== Task requirements ==
In the text on people with HIV during COVID-19, which people living with HIV and SARS-CoV-2 infections are named as especially needing monitoring?

People with HIV

While WHO is working with countries to ensure fair and equitable access to safe and effective COVID-19 vaccines, it is important to continue actions to prevent SARS-CoV-2 transmission and to reduce COVID-19 deaths. Alongside the response to COVID-19, it is critical to maintain access to essential health services. This includes:
  • Supporting people living with HIV to continue taking antiretroviral therapy (ART) and adapting services to make this easier and more efficient during the COVID-19 response.
  • Continuing to provide HIV prevention and testing services with linkage to ART initiation as a priority.
  • Ensuring those who start ART can remain on it to reduce health risks and complications during COVID-19. This must be classified as an essential service, together with prevention, diagnosis and treatment of co-morbidities and co-infections.
  • Monitoring all people living with HIV and SARS-CoV-2 infections, especially those with advanced HIV disease or with co-morbidities.

== Recorded information ==
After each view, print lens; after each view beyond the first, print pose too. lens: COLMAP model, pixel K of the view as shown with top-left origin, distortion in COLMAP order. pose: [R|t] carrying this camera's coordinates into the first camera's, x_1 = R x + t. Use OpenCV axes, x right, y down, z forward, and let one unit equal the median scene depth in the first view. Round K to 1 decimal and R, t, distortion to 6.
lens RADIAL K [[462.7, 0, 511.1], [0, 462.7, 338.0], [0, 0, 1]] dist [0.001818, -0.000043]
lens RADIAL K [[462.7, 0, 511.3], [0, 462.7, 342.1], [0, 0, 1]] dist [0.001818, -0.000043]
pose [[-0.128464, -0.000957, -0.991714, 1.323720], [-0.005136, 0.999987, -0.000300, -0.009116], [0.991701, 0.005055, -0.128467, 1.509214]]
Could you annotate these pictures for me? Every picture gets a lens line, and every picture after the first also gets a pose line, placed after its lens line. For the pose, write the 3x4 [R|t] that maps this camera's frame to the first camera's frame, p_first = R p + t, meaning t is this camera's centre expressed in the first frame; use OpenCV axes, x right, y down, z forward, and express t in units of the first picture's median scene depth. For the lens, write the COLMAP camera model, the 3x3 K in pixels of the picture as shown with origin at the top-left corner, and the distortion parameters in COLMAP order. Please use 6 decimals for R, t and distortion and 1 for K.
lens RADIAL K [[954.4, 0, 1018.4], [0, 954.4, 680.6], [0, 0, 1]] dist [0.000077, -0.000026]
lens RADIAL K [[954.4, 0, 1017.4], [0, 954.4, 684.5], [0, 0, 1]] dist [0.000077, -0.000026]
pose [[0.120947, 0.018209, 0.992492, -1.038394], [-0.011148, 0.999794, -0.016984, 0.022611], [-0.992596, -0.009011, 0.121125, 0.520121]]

== Task output ==
Those with advanced HIV disease or with co-morbidities.